Example: compiled optimized artifact

let optimized = model.optimize_inference(Some(1))?;
let bytes = optimized.serialize_compiled()?;
let restored = forestfire_core::OptimizedModel::deserialize_compiled(&bytes, Some(1))?;

Use this when you want to preserve the lowered runtime layout across reloads instead of recomputing it from the semantic model each time.

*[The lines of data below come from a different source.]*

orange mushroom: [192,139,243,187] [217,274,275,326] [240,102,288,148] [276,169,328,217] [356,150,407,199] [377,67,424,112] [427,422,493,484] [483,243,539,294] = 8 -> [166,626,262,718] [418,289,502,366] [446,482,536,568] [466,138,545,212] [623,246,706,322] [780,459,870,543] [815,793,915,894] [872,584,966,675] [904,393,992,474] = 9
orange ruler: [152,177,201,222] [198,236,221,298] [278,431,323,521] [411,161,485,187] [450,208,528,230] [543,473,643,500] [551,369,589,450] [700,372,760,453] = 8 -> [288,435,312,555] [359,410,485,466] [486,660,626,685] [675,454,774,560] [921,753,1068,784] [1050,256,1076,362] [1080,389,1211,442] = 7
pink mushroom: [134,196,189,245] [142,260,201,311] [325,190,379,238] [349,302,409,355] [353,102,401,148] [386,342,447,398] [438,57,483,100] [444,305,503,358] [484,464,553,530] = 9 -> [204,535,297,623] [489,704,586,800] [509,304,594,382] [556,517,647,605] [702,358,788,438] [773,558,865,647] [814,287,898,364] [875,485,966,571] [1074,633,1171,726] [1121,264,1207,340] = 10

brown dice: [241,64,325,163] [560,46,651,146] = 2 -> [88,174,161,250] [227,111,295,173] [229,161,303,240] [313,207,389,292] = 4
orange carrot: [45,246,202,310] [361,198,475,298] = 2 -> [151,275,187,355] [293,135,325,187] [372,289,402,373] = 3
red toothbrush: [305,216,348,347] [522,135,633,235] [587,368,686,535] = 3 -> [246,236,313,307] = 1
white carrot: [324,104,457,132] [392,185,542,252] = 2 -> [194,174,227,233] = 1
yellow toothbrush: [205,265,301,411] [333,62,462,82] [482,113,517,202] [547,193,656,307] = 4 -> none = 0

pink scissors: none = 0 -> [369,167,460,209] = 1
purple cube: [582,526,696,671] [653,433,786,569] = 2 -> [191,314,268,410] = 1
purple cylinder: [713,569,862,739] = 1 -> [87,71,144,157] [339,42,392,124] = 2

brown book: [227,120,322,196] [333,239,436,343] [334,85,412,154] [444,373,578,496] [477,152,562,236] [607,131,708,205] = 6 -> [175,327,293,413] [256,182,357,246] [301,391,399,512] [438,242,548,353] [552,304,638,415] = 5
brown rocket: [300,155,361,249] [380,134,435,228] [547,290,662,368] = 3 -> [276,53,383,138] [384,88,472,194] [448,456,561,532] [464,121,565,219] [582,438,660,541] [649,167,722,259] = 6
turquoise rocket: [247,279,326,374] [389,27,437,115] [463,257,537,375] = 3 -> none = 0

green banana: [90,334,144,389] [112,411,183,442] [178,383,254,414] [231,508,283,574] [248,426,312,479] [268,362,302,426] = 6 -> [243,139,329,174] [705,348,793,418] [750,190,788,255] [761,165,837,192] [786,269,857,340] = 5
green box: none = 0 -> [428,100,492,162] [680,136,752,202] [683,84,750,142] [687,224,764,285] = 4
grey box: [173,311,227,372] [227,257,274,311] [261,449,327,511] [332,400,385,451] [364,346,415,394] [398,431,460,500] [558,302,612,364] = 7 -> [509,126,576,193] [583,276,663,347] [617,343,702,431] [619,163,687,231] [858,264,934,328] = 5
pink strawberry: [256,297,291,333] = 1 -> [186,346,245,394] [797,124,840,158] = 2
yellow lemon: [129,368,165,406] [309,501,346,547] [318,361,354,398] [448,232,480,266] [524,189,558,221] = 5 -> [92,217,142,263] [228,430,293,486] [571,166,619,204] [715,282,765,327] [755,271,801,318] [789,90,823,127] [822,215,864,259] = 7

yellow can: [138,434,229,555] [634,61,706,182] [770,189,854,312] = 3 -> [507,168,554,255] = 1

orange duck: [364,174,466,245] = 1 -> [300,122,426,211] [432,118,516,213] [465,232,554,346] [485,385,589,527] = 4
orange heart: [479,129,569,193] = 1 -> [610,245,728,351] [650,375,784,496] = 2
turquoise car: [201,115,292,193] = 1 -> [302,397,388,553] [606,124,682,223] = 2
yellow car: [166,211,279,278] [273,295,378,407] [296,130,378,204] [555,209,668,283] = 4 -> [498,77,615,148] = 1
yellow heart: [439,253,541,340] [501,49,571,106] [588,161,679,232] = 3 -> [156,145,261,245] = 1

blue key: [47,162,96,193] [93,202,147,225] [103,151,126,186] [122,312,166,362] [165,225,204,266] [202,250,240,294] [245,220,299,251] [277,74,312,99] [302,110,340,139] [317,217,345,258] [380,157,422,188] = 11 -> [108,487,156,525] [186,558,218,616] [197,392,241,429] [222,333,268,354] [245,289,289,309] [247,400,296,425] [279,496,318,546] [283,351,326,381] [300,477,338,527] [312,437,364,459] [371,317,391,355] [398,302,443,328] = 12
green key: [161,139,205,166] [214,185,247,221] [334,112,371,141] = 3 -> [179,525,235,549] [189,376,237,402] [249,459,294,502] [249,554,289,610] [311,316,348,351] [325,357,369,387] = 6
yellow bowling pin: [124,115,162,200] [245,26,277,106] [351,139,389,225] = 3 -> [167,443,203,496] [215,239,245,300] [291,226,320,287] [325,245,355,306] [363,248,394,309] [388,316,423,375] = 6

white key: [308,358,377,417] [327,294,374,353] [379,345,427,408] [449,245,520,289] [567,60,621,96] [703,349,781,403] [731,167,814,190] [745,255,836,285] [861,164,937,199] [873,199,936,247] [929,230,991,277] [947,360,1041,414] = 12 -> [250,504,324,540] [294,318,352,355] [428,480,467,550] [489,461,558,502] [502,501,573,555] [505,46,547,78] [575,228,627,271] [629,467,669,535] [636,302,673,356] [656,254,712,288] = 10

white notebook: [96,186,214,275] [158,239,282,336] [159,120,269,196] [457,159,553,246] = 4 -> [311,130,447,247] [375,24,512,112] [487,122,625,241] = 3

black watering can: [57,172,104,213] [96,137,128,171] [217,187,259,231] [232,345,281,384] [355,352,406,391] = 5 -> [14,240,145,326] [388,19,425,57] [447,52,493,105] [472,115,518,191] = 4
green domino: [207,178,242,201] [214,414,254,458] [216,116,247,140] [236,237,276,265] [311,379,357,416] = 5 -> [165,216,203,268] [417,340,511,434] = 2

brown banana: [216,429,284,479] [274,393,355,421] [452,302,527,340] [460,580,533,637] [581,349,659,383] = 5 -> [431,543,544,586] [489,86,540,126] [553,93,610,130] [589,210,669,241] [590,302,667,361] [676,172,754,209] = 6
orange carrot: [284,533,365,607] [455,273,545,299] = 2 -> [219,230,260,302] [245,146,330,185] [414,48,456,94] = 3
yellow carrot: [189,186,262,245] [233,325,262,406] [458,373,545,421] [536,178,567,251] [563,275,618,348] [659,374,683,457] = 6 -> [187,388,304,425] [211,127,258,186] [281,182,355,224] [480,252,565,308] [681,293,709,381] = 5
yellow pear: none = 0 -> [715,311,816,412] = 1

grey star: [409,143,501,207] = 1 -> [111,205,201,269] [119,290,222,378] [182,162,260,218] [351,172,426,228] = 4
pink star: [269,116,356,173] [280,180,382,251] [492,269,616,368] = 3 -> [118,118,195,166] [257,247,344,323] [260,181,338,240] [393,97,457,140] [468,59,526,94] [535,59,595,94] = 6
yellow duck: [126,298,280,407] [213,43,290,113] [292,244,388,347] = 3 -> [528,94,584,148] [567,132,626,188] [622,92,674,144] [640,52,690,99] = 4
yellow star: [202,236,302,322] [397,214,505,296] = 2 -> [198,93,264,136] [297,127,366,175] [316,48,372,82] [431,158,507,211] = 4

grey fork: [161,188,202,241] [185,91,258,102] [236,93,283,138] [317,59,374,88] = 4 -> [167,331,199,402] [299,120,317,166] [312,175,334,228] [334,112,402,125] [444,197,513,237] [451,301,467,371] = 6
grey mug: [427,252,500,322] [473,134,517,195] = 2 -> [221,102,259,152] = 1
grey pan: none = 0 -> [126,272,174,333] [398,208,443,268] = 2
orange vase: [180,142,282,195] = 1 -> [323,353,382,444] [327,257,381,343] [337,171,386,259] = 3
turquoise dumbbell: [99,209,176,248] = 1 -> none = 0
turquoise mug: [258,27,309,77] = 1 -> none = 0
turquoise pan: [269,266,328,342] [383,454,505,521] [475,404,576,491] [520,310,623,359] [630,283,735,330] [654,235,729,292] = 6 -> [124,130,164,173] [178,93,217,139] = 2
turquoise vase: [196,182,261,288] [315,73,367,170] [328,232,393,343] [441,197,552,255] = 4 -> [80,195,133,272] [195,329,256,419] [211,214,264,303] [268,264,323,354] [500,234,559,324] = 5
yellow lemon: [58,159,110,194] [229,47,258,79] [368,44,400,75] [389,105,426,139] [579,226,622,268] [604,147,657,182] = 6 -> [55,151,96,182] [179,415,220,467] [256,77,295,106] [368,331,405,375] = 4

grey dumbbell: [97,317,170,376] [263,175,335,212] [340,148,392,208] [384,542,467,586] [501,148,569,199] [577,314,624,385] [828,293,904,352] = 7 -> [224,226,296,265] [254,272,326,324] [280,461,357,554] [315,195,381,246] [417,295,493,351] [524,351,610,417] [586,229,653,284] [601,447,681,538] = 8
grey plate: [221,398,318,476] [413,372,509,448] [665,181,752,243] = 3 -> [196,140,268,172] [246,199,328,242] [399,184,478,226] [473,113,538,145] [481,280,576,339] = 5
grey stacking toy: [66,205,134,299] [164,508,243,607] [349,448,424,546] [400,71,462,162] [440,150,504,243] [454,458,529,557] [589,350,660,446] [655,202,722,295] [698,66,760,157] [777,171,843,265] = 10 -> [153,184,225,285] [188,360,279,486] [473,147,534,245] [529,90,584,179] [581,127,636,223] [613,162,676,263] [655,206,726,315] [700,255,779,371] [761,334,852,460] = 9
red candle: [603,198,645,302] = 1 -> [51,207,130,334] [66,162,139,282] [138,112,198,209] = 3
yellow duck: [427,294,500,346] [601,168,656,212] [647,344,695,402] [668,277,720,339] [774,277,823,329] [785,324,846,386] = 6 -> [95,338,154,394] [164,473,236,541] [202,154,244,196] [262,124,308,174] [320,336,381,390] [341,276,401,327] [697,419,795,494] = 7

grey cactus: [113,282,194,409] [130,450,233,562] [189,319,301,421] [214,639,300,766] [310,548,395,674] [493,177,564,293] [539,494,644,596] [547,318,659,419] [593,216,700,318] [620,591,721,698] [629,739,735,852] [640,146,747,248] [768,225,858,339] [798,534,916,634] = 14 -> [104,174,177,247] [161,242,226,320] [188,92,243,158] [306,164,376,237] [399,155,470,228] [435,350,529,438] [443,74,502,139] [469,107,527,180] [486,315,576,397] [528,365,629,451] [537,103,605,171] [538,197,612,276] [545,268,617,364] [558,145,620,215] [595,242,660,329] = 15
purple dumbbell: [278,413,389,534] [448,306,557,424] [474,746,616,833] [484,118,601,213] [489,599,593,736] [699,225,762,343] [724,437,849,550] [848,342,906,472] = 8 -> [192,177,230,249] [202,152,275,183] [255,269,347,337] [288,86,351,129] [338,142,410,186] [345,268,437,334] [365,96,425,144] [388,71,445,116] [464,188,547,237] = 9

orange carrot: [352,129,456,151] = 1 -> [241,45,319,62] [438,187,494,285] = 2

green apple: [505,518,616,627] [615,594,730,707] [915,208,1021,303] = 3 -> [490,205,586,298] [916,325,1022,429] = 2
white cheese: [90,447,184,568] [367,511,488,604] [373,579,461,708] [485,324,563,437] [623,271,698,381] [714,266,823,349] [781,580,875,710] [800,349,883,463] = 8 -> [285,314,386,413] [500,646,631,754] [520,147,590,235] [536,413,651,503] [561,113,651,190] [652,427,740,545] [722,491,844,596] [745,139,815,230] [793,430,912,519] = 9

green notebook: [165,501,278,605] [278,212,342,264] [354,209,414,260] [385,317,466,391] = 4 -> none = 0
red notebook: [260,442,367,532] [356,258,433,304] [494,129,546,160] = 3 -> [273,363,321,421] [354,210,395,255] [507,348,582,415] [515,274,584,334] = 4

Example: selective missing checks in the optimized runtime

let optimized = model.optimize_inference_with_missing_features(
    Some(1),
    Some(vec![0, 3, 7]),
)?;

Pass None to preserve missing-aware behavior for every used feature. Pass an explicit feature-index list only when your inference pipeline guarantees that other columns will never be missing.

Data crate

The forestfire-data crate provides the training-table abstractions and preprocessing/binned storage used by the learners.

Key types:

  • Table — primary training container (dense or sparse)
  • WeightedTable<'a> — wraps any &dyn TableAccess and overrides sample_weight with per-row weights; compose with any other table adapter
  • MultiTargetDenseTable<'a> — wraps a base table and attaches extra target columns; overrides n_targets() and target_value_at() so the regressor produces multi-target leaves

Example:

use forestfire_data::{Table, WeightedTable, MultiTargetDenseTable};

let base = Table::new(x_rows, first_target_col)?;
let weighted = WeightedTable::new(&base, weights);
let mt = MultiTargetDenseTable::new(&base, extra_targets);

Important point:

  • Table is the training-side abstraction
  • inference can use raw rows, named columns, sparse binary columns, and polars data directly through forestfire-core

That mirrors the Python surface: training normalizes through tables, while prediction accepts user-facing inference inputs directly.

Inference crate

The forestfire-inference crate contains inference-focused runtime utilities on top of the model IR and compiled runtimes.

Rust usage notes

Use the core and data crates directly from the workspace today. The library is still early-stage, so the repository state should be treated as the source of truth for the public surface.

Publishing order

The crates should be published in dependency order:

  1. forestfire-data
  2. forestfire-core

forestfire-inference and the example crate stay workspace-local and are not published.